- **Alıntı metin**
# # #
Yıllık 100 pound civarı bir parayı bu kadar kolayca kazanacak olması Bay Jabez Wilson’un gözlerini kamaştırır ve rehinci dükkanındaki işlerini yardımcısına emanet ederek Kızıl Saçlılar Birliği’ndeki yeni işine başlar.
Bay Wilson, sekiz hafta boyunca işini aksatmaz, her gün saat ondan ikiye kadar çalışır, dolgun haftalığını Bay Ross’tan alır. Sekiz hafta sonra iş yerine geldiğinde kapıda beyaz bir karton parçasına yazılmış şu yazıyı görür: KIZIL SAÇLILAR BİRLİĞİ KAPANMIŞTIR.
Şoke olan Bay Wilson binaya girer ama kimseyi bulamaz. Binanın sahibi zemin katta yaşamaktadır. Ona gider, ancak o böyle bir birlik adını hiç duymadığını, Donald Ross diye birini de tanımadığını söyler. Bay Wilson adamı tarif edince, onun adının William Morris olduğunu, birkaç ay önce üst kattaki odalardan birini tuttuğunu ancak dün sabah taşındığını söyler. Neyse ki elinde adamın iş yeri adresi vardır.
Bay Wilson derhal bu adrese gider ama oranın suni diz kapağı imal eden bir atölye olduğunu, çalışanların hiçbirinin de William Morris ya da Duncan Ross’u tanımadığını öğrenir.
Gördüğünüz gibi ortada garip bir durum daha doğrusu bir muamma vardır. Bu durumun, Sherlock Holmes’ü ne kadar keyiflendirdiğini de tahmin edebilirsiniz. Spoiler vermemek için öykünün sonunu açıklamayacağım. Ancak, bu muammanın bir suç içermediğini, sadece suça teşebbüsün başlangıcı olduğunu söylemekle yetineceğim. Bu suçsuz polisiyede, Sherlock Holmes, bir suçu işlenmeden önlemeyi başarır.
# # #
- **Listelenen satırlar**

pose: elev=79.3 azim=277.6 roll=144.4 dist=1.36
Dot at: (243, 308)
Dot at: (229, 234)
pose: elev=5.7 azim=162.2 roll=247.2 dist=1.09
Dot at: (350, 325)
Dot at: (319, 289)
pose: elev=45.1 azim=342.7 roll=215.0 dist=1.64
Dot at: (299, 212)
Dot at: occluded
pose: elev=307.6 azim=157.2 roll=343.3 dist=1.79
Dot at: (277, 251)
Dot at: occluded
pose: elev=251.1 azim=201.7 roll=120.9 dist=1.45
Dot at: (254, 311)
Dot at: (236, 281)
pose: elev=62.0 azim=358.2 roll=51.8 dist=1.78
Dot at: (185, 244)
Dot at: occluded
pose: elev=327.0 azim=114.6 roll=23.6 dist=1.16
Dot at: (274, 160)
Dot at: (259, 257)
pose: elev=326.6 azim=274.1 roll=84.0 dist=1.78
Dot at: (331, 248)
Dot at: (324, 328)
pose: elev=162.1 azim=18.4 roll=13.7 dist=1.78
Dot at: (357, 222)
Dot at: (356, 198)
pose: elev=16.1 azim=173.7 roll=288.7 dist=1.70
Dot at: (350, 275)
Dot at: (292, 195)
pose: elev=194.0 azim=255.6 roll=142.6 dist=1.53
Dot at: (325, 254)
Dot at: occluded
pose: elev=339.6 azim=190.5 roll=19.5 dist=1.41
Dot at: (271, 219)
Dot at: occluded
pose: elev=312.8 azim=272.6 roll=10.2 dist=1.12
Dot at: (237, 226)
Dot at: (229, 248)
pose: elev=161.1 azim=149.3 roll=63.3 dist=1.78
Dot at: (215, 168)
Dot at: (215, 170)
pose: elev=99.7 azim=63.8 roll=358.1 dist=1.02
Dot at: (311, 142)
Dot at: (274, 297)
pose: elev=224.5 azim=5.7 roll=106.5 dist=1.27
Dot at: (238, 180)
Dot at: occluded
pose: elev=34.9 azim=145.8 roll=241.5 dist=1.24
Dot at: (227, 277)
# # #
- **Yapılacaklar**
A. Alıntı metnin "Şoke olan Bay" ile başlayıp "Ross’u tanımadığını öğrenir." ile biten kısmını, "Bay Wilson" ifadesini "Jabez Wilson" ile değiştirerek yeniden yazar mısınız?
B. Alıntı metne göre Bay Wilson sekiz hafta boyunca her gün hangi saatler arasında çalışır?

- **Cevaplar**
A.
Şoke olan Jabez Wilson binaya girer ama kimseyi bulamaz. Binanın sahibi zemin katta yaşamaktadır. Ona gider, ancak o böyle bir birlik adını hiç duymadığını, Donald Ross diye birini de tanımadığını söyler. Jabez Wilson adamı tarif edince, onun adının William Morris olduğunu, birkaç ay önce üst kattaki odalardan birini tuttuğunu ancak dün sabah taşındığını söyler. Neyse ki elinde adamın iş yeri adresi vardır.
Jabez Wilson derhal bu adrese gider ama oranın suni diz kapağı imal eden bir atölye olduğunu, çalışanların hiçbirinin de William Morris ya da Duncan Ross’u tanımadığını öğrenir.

B. Saat ondan ikiye kadar.